The point man for the Oil-Dri Corp., which has proposed the mines,
admits it sometimes sounds absurd to think such a brouhaha could be
caused by cat litter. And telling your son you make cat litter, he said,
is not the same as being a doctor or firefighter.

"You have to have a pretty thick skin, a sense of humor, in this
business," said Bob Vetere, Oil-Dri's vice president and general
counsel. "And especially after three years with this project."

The land from which the clay would be mined is owned by the BLM, which
issues a permit. But it generally does so only after local and state
governments with jurisdiction over related matters sign off.

Hungry Valley, about 10 miles outside Reno, consists of thousands of
acres of treeless cocoa-brown dirt covered with a stubble of scruffy
brush. On the tribe's 1,960 acres live about half the tribe's 1,000
residents. The proposed mines are about a mile away from houses.

For now, the federally owned acreage neighboring the tribe's land will
remain unmined. And for that, members of the tiny Reno Sparks Indian
Colony say they are thankful. But they are scanning the horizon, they
say, knowing they have a tough fight ahead.

In late February, the Washoe County Board of Commissioners denied
Oil-Dri Corp. a special-use permit for a processing plant it wants to
build on 60 acres it bought next to the federal land. The BLM then
withdrew its permit, because the company would need to propose a
different way to process the litter.

One option would be building the processing plant on federal land beside
one of the mines, which the law allows, Singlaub said. The other option
would be to truck out the raw ore to an off-site processing plant.

Next week, the company will meet with BLM officials to discuss yet more
studies. A new environmental impact report is needed to assess the
effects of processing the litter on BLM land or trucking it away. The
study is expected to take at least a year.

Leaders of the Reno Sparks Indian Colony--which originally formed in
Reno but in the late 1980s spread to 1,960 acres it bought in Hungry
Valley--feel triumphant.

They said they are protecting the way of life of their people, who have
lived in the Nevada desert for thousands of years.
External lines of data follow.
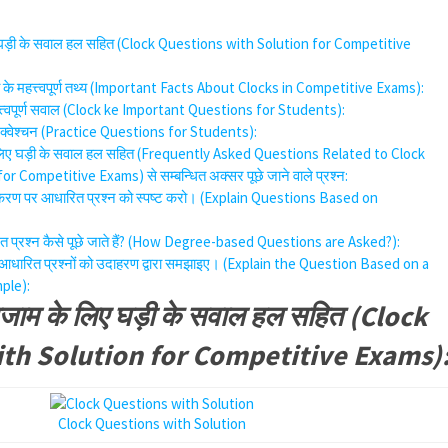
लिए घड़ी के सवाल हल सहित (Clock Questions with Solution for Competitive
 घड़ी के महत्त्वपूर्ण तथ्य (Important Facts About Clocks in Competitive Exams):
 महत्त्वपूर्ण सवाल (Clock ke Important Questions for Students):
टिस क्वेश्चन (Practice Questions for Students):
 के लिए घड़ी के सवाल हल सहित (Frequently Asked Questions Related to Clock
 Competitive Exams) से सम्बन्धित अक्सर पूछे जाने वाले प्रश्न:
यस्थिकरण पर आधारित प्रश्न को स्पष्ट करो। (Explain Questions Based on
:
रित प्रश्न कैसे पूछे जाते हैं? (How Degree-based Questions are Asked?):
र आधारित प्रश्नों को उदाहरण द्वारा समझाइए। (Explain the Question Based on a
ple):
एग्जाम के लिए घड़ी के सवाल हल सहित (Clock
th Solution for Competitive Exams)
Clock Questions with Solution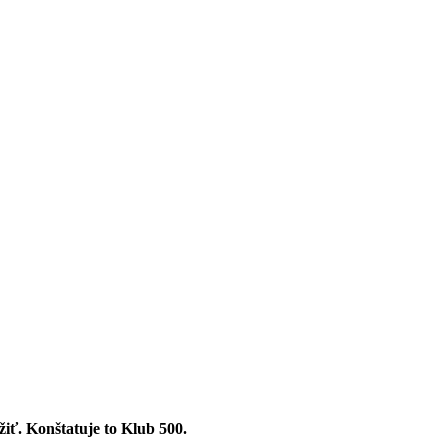
ť. Konštatuje to Klub 500.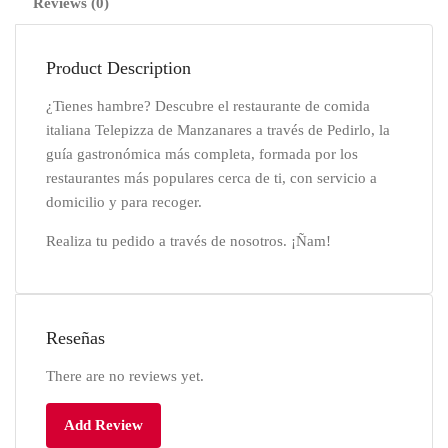
Reviews (0)
Product Description
¿Tienes hambre? Descubre el restaurante de comida
italiana Telepizza de Manzanares a través de Pedirlo, la
guía gastronómica más completa, formada por los
restaurantes más populares cerca de ti, con servicio a
domicilio y para recoger.
Realiza tu pedido a través de nosotros. ¡Ñam!
Reseñas
There are no reviews yet.
Add Review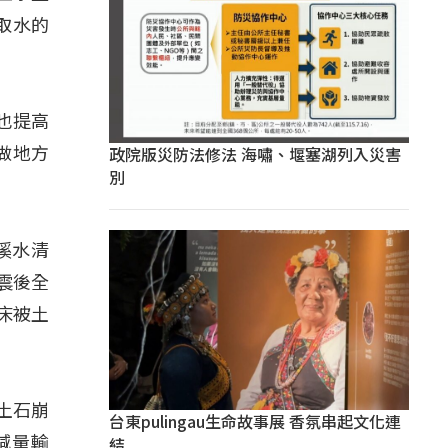
取水的
也提高
政院版災防法修法 海嘯、堰塞湖列入災害
做地方
別
溪水清
震後全
床被土
土石崩
台東pulingau生命故事展 香氛串起文化連
結
減量輸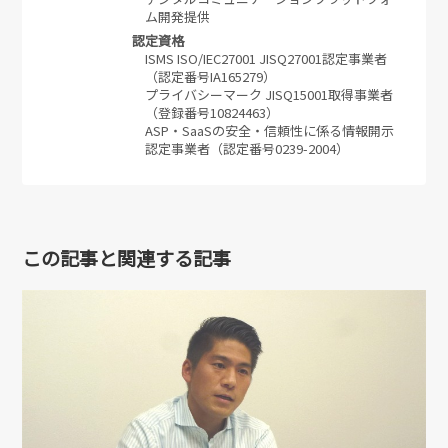
ム開発提供
認定資格
ISMS ISO/IEC27001 JISQ27001認定事業者
（認定番号IA165279）
プライバシーマーク JISQ15001取得事業者
（登録番号10824463）
ASP・SaaSの安全・信頼性に係る情報開示
認定事業者（認定番号0239-2004）
この記事と関連する記事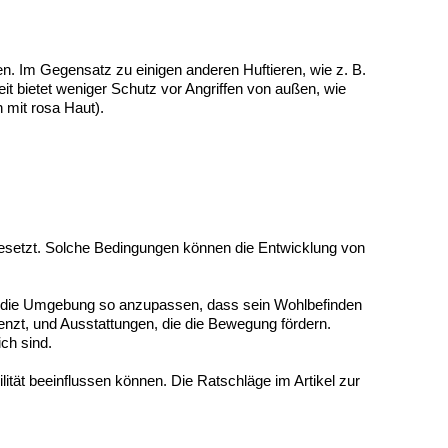
n. Im Gegensatz zu einigen anderen Huftieren, wie z. B.
t bietet weniger Schutz vor Angriffen von außen, wie
 mit rosa Haut).
esetzt. Solche Bedingungen können die Entwicklung von
ist, die Umgebung so anzupassen, dass sein Wohlbefinden
enzt, und Ausstattungen, die die Bewegung fördern.
ich sind.
lität beeinflussen können. Die Ratschläge im Artikel zur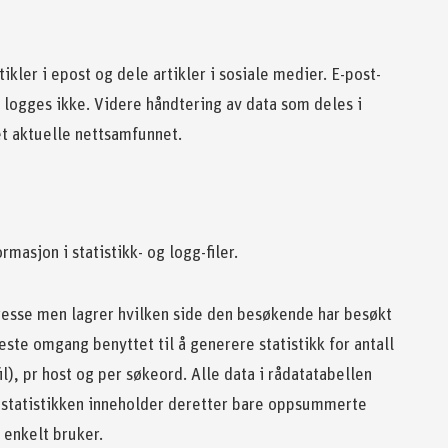
ikler i epost og dele artikler i sosiale medier. E-post-
, logges ikke. Videre håndtering av data som deles i
et aktuelle nettsamfunnet.
rmasjon i statistikk- og logg-filer.
resse men lagrer hvilken side den besøkende har besøkt
neste omgang benyttet til å generere statistikk for antall
l), pr host og per søkeord. Alle data i rådatatabellen
e statistikken inneholder deretter bare oppsummerte
 enkelt bruker.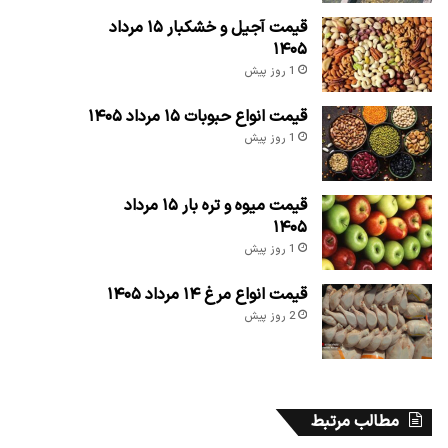
قیمت آجیل و خشکبار ۱۵ مرداد
۱۴۰۵
1 روز پیش
قیمت انواع حبوبات ۱۵ مرداد ۱۴۰۵
1 روز پیش
قیمت میوه و تره بار ۱۵ مرداد
۱۴۰۵
1 روز پیش
قیمت انواع مرغ ۱۴ مرداد ۱۴۰۵
2 روز پیش
مطالب مرتبط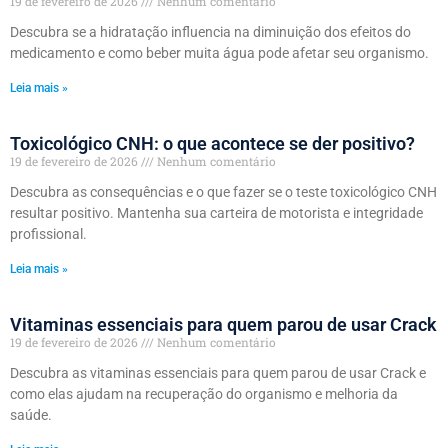
19 de fevereiro de 2026
Nenhum comentário
Descubra se a hidratação influencia na diminuição dos efeitos do
medicamento e como beber muita água pode afetar seu organismo.
Leia mais »
Toxicológico CNH: o que acontece se der positivo?
19 de fevereiro de 2026
Nenhum comentário
Descubra as consequências e o que fazer se o teste toxicológico CNH
resultar positivo. Mantenha sua carteira de motorista e integridade
profissional.
Leia mais »
Vitaminas essenciais para quem parou de usar Crack
19 de fevereiro de 2026
Nenhum comentário
Descubra as vitaminas essenciais para quem parou de usar Crack e
como elas ajudam na recuperação do organismo e melhoria da
saúde.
"In the beginning, we were on the outskirts of Reno, and the city
encroached right up to our edge," said Diana Coffey, 42, among four
generations living in the colony, which was formed around 1916. (A
colony is a Nevada term for what would elsewhere be called a
reservation.)

"I want my grandbabies to have this land, and a lot of this has remained
untouched for thousands of years," Coffey said, a soft breeze blowing
through the valley. "Our people never had written language, so
everything was handed down from showing and telling in stories. That
means it needs to be quiet."

Environmentalists dispute the volumes of government studies and
assessments that found the impact on air quality, water quality and
traffic would not justify denying the mining permit, Singlaub said.
Ellen Pillard, president of the Sierra Club's Nevada chapter most
involved in the mining fight, said the tribe has led the drive against
the operation. But she and tribal council leaders say both groups
realized they could help each other.

The supporting cast of this ongoing drama has also included discount
giant Wal-Mart and Clorox, Oil-Dri's Vetere said. The corporations are
driving the search for a Western source of coveted clay to cut the cost
of shipping 280 million pounds of litter annually from mines in the
East.

Chicago-based Oil-Dri, founded by the man who claims to have invented
cat litter, reported $170 million in litter sales last year.

Naturally, such a company would favor mining rights. But others, even
the Bureau of Land Management's Singlaub, wonder whether modern times
have rendered the Mining Act outdated.

"Certainly, you have to question why we have a law on the books that
would allow nondiscretionary mining," Singlaub said.